**What is required**
Please give again every entry exactly as it appears, setting aside the pictures.

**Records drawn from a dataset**
────────────────
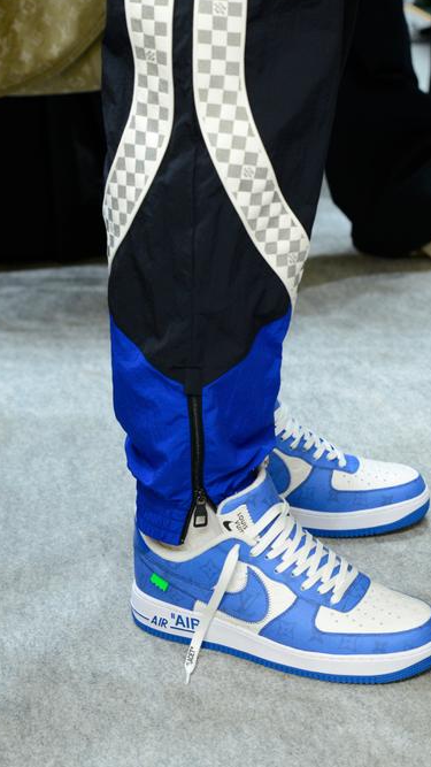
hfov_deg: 13.7
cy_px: 389
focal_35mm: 88
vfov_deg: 24.2
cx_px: 259
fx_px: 1789
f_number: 4.5
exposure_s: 1/60
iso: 1600
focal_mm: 70
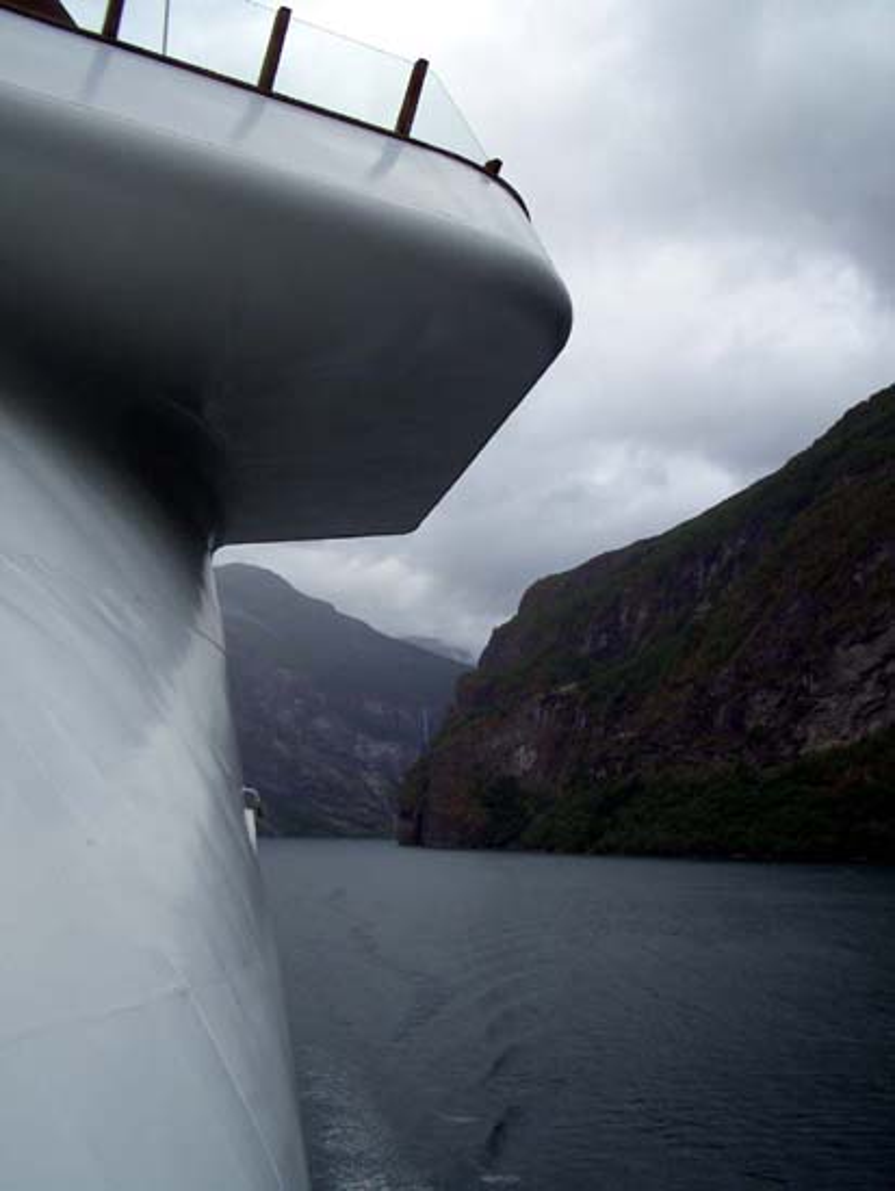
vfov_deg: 52.6
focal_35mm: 35
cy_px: 596
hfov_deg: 40.7
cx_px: 448
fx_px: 1206
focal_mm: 5.8
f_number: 4.3
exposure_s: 1/320
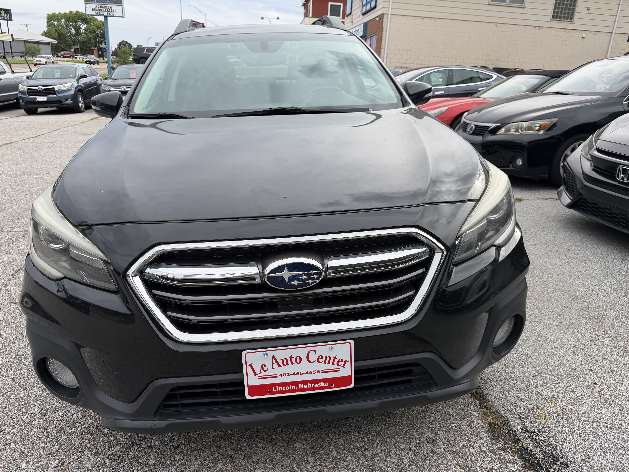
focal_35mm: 24
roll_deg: -3.4
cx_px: 314
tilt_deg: -19.4
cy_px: 236
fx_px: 436
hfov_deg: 71.6
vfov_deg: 56.8
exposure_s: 1/1337
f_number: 1.78
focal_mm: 6.76
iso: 80
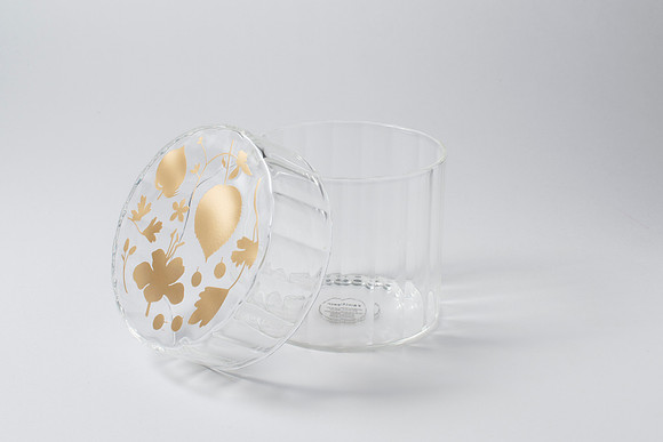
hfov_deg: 28.5
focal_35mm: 71
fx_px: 1307
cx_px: 348
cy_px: 201
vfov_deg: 19.2
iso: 100
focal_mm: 50
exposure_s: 1/200
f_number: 16
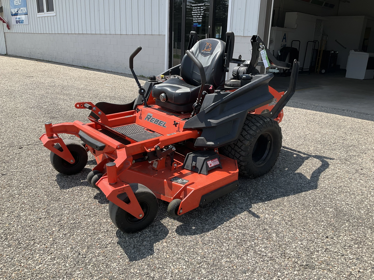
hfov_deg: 61.7
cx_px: 187
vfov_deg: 48.2
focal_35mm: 29
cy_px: 140
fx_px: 313
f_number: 1.8
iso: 25
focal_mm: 3
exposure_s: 1/1377
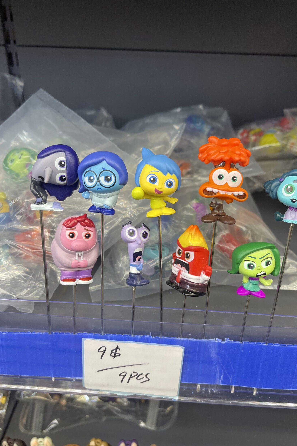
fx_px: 334
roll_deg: -1.2
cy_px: 221
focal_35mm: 27
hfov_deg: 47.9
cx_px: 155
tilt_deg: -31.6
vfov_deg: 67.4
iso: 100
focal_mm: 5.1
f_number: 1.6
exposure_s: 1/100
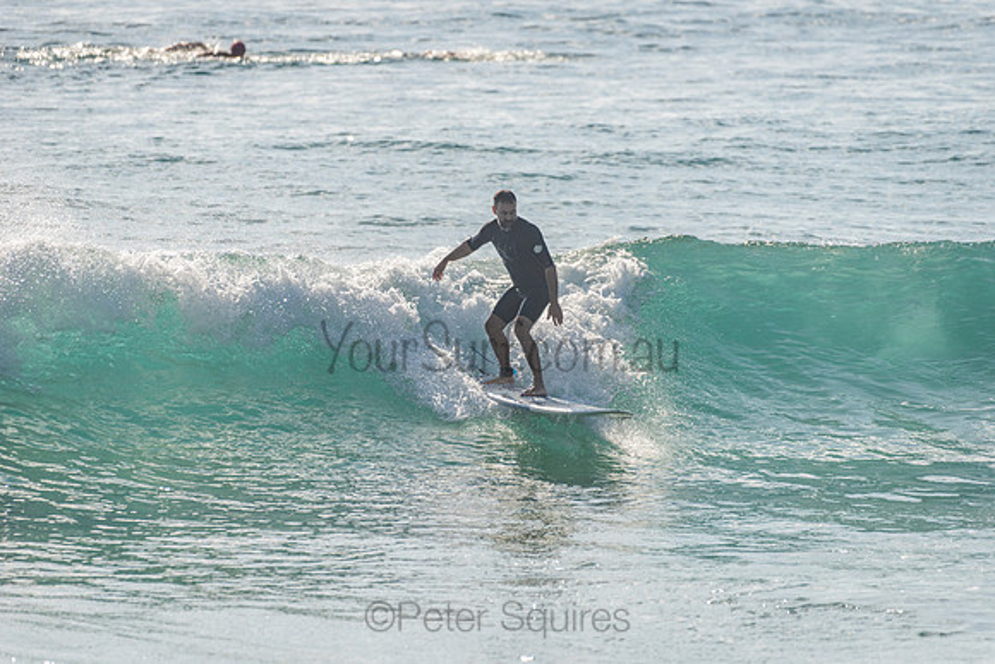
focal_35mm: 500
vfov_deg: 2.8
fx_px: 13822
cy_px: 332
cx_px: 498
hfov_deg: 4.1
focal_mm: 500
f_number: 5.6
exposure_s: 1/2000
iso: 100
────────────────
**Result**
hfov_deg: 13.7
cy_px: 389
focal_35mm: 88
vfov_deg: 24.2
cx_px: 259
fx_px: 1789
f_number: 4.5
exposure_s: 1/60
iso: 1600
focal_mm: 70
vfov_deg: 52.6
focal_35mm: 35
cy_px: 596
hfov_deg: 40.7
cx_px: 448
fx_px: 1206
focal_mm: 5.8
f_number: 4.3
exposure_s: 1/320
focal_35mm: 24
roll_deg: -3.4
cx_px: 314
tilt_deg: -19.4
cy_px: 236
fx_px: 436
hfov_deg: 71.6
vfov_deg: 56.8
exposure_s: 1/1337
f_number: 1.78
focal_mm: 6.76
iso: 80
hfov_deg: 28.5
focal_35mm: 71
fx_px: 1307
cx_px: 348
cy_px: 201
vfov_deg: 19.2
iso: 100
focal_mm: 50
exposure_s: 1/200
f_number: 16
hfov_deg: 61.7
cx_px: 187
vfov_deg: 48.2
focal_35mm: 29
cy_px: 140
fx_px: 313
f_number: 1.8
iso: 25
focal_mm: 3
exposure_s: 1/1377
fx_px: 334
roll_deg: -1.2
cy_px: 221
focal_35mm: 27
hfov_deg: 47.9
cx_px: 155
tilt_deg: -31.6
vfov_deg: 67.4
iso: 100
focal_mm: 5.1
f_number: 1.6
exposure_s: 1/100
focal_35mm: 500
vfov_deg: 2.8
fx_px: 13822
cy_px: 332
cx_px: 498
hfov_deg: 4.1
focal_mm: 500
f_number: 5.6
exposure_s: 1/2000
iso: 100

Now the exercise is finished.